As the United States prepares to switch from one presidential administration to the next, the out-going Trump Administration is working to pass a series of last-minute regulations. Known as “midnight regulations,” it is common for out-going presidential administrations to spend time during their last months introducing or finalizing new administrative regulations. This article will provide an overview of the environmental midnight regulations which have the potential to impact agriculture. For a look at all of the midnight regulations from the Trump administration, and how far along each registration is in the rulemaking process, click here for a comprehensive overview.

Endangered Species Act

Many of the Trump administration’s midnight regulations concern the Endangered Species Act (“ESA”). Some of these are finalized regulations, meaning that they have already taken legal effect, while others are proposed regulations which are still going through the process to become law.

“Habitat” Definition

On December 16, 2020, the Fish and Wildlife Service (“FWS”) issued a final rule adopting a definition of the term “habitat” under the ESA for the first time since the was originally passed in 1973. The new definition will be crucial to the process of designating critical habitat. Under the ESA, anytime a species is listed as threatened or endangered, there is a requirement to designate “critical habitat” for that species. Typically, that designation includes areas that contain the biological and physical features which are essential to the species’ conservation. Harming or destroying designated critical habitat can be a violation of the ESA. This new regulation is in part a response to the recent United States Supreme Court decision in Weyerhaeuser Co. v. U.S. Fish & Wildlife Serv., 139 S. Ct. 361 (2018). In that decision, the Court held that an area must first be habitat before it could be “critical habitat.” Because the term “habitat” was not defined in either the text of the ESA or its implementing regulations, FWS undertook a rulemaking effort to define the term.

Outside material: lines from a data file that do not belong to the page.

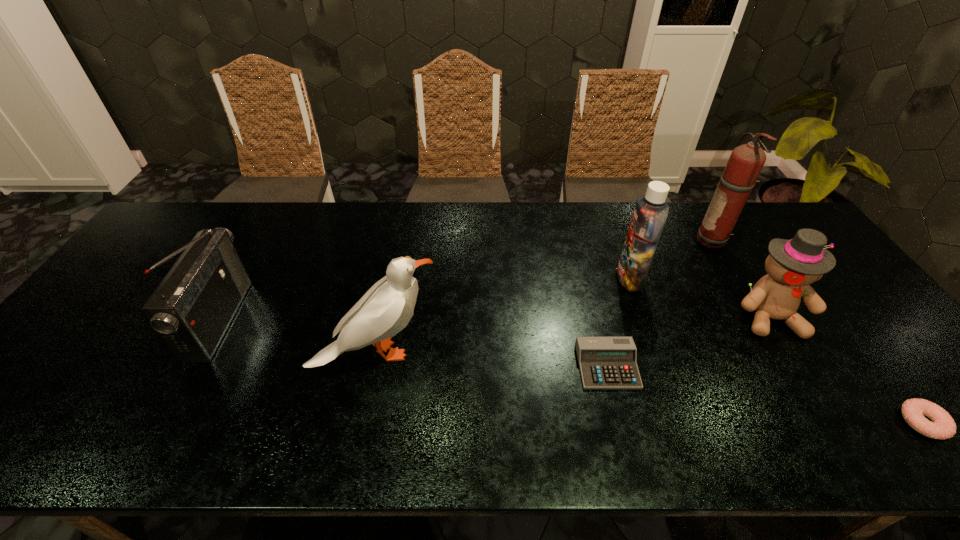
At what (x,y) coordinates should I click in order to perform the action: click on vacant space at the left edge of the desktop. Please return your answer as a coordinate pair (x, y). The height and width of the screenshot is (540, 960). Looking at the image, I should click on click(x=132, y=293).

The image size is (960, 540). I want to click on free space at the far left corner of the desktop, so click(x=184, y=241).

In the image, there is a desktop. Identify the location of vacant space at the near left corner. (22, 433).

Where is `free point between the rag_doll and the leftmost object`? The width and height of the screenshot is (960, 540). free point between the rag_doll and the leftmost object is located at coordinates (494, 318).

This screenshot has height=540, width=960. Find the location of `free space between the radio receiver and the fifth object from right to left`. free space between the radio receiver and the fifth object from right to left is located at coordinates (414, 343).

Identify the location of free space between the sixth object from right to left and the radio receiver. This screenshot has width=960, height=540. (299, 336).

I want to click on empty location between the rag_doll and the gull, so click(573, 334).

In order to click on free space between the fire extinguisher and the calculator in this screenshot , I will do `click(660, 304)`.

Find the location of a particular element. free space between the tallest object and the radio receiver is located at coordinates (467, 281).

What are the coordinates of `object identified as the third closest to the doughnut` in the screenshot? It's located at (605, 362).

The final rule from FWS defines “habitat” as “the abiotic and biotic setting that currently or periodically contains the resources and conditions necessary to support one or more life processes of a species.” In other words, in order to be habitat an area must already contain the conditions necessary to support the species it is intended to be habitat for. This differs somewhat from the previous understanding of habitat under the ESA. Although the term “habitat” is not defined with the Act, the term “critical habitat” is defined to include any areas which FWS deemed “essential for the conservation of the species.” This could include areas which, at the time of critical habitat designation, did not contain the conditions necessary to support the targeted species. Once the new rule takes effect on January 15, 2021, only those areas which include the environmental conditions that can provide benefits to the target species will be eligible for critical habitat designation. To read the full rule, click here.

“Critical Habitat” Designation

Another final rule addressing the designation of critical habitat under the ESA was issued by FWS on December 18, 2020. That rule is intended to establish both a process and criteria for excluding certain areas from being designated as critical habitat. Section 4(b)(2) of the ESA provides that FWS may exclude an area from a critical habitat designation if the benefits of exclusion would outweigh designating the area critical habitat. The goal of this rule is to clarify when and how FWS will undertake an exclusion analysis, including a non-exclusive list of potential impacts that FWS may consider.

Under this new rule, whenever FWS publishes a proposal to designate critical habitat in the Federal Register, it will also make available for public comment the draft economic analysis of the designation. FWS will also identify the areas it has reason to consider for exclusion from critical habitat designation, and explain its reasoning. According to the regulation, “economic impacts” may include, but will not be limited to, “the economy of a particular area, productivity, jobs, and any opportunity costs arising from the critical habitat designation.”50 C.F.R. § 17.90(a). Additionally, the rule states that FWS will conduct an exclusion analysis when “the proponent of excluding a particular area (including but not limited to permittees, lessees or others with a permit, lease or contract on federally manage lands) has presented credible information regarding the existence of a meaningful economic or other relevant impact supporting a benefit of exclusion for that particular area.” 50 C.F.R. § 17.90(c)(2)(i). This would allow landowners and permittees on either federal or private land to request that FWS consider excluding their land from a critical habitat designation if doing so would prevent an economic harm. The rule is set to take legal effect on January 19, 2021. To read the full rule, click here.

Limiting ESA Consultation

A newly proposed regulation published in the Federal Register by FWS on January 12, 2021 seeks to clarify when the United States Forest Service (“USFS”) and the Bureau of Land Management (“BLM”) have to reinitiate ESA consultation. A central component of the ESA is the requirement that federal agencies consult with FWS over federal actions which could potentially harm listed species or designated critical habitat. When a federal agency carries out an on-going project, like a land management plan from USFS or BLM, it may be required to reinitiate ESA consultation in certain situations. Those situations include a new species being listed, new critical habitat being designated, the revelation of new information that the effects of the federal action may affect listed species or critical habitat, or the federal action is modified in such a way that causes an effect to listed species or critical habitat. 50 C.F.R. § 402.16(a).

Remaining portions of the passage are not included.